Only the pictures are to be omitted; everything else in the listing must be reproduced exactly.

▼

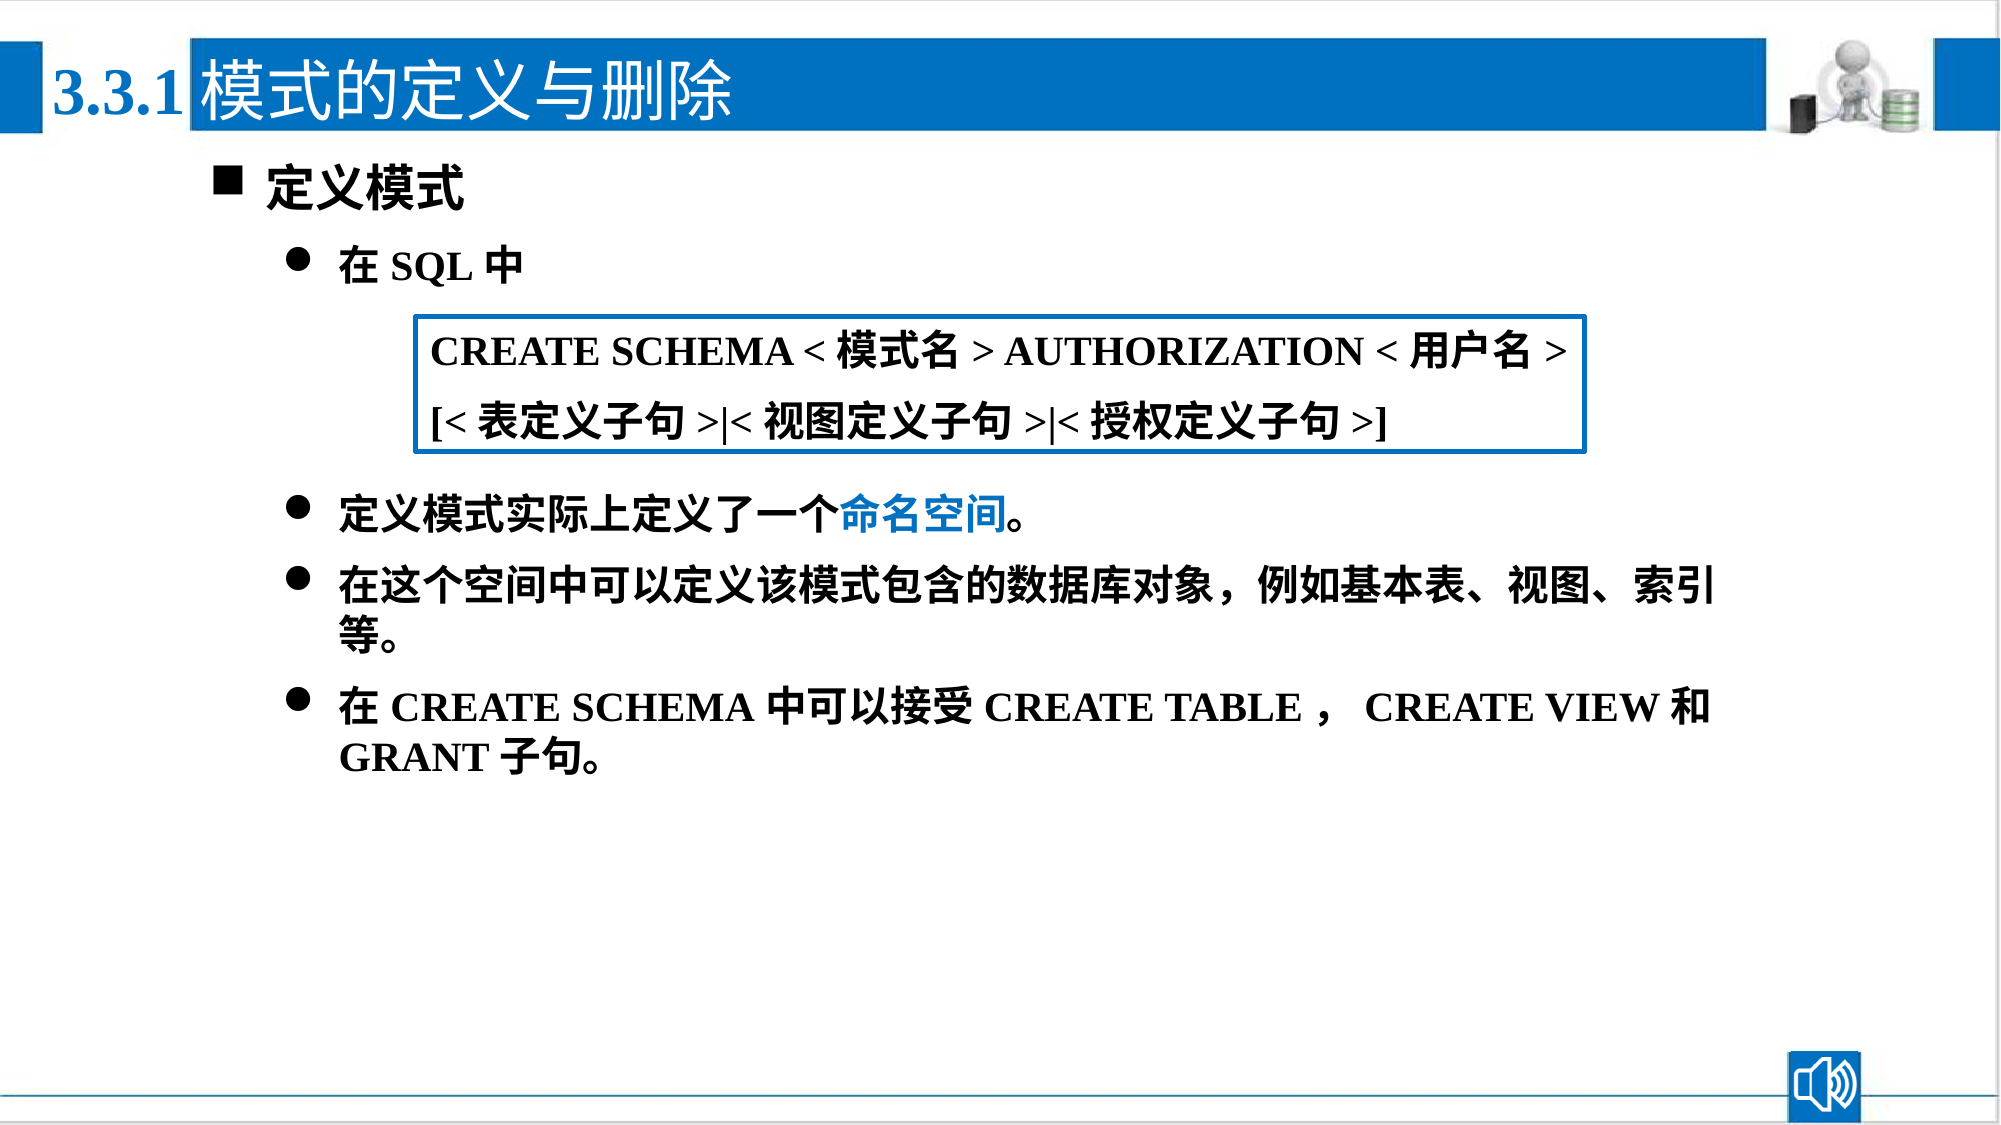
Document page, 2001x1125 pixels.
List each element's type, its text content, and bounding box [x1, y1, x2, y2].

picture [0, 0, 2001, 1125]
text_box 3.3.1 [37, 40, 211, 136]
text_box 在SQL中 [267, 231, 1768, 297]
text_box 定义模式实际上定义了一个命名空间。 在这个空间中可以定义该模式包含的数据库对象，例如基本表、视图、索引等。 在CREATE SCHEMA中可以接受CREATE TABLE，CREATE VIEW和GRANT子句。 [267, 480, 1768, 788]
text_box CREATE SCHEMA <模式名> AUTHORIZATION <用户名> [<表定义子句>|<视图定义子句>|<授权定义子句>] [413, 314, 1587, 454]
text_box 定义模式 [194, 148, 658, 224]
text_box 模式的定义与删除 [184, 41, 894, 136]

▲

◆ Solution below:
Document page, 2001x1125 pixels.
List each element's type, its text content, and bounding box [x1, y1, x2, y2].

picture [0, 0, 2001, 1125]
text_box 3.3.1 [37, 40, 211, 136]
text_box 在SQL中 [267, 231, 1768, 297]
text_box 定义模式实际上定义了一个命名空间。 在这个空间中可以定义该模式包含的数据库对象，例如基本表、视图、索引等。 在CREATE SCHEMA中可以接受CREATE TABLE，CREATE VIEW和GRANT子句。 [267, 480, 1768, 788]
text_box CREATE SCHEMA <模式名> AUTHORIZATION <用户名> [<表定义子句>|<视图定义子句>|<授权定义子句>] [413, 314, 1587, 454]
text_box 定义模式 [194, 148, 658, 224]
text_box 模式的定义与删除 [184, 41, 894, 136]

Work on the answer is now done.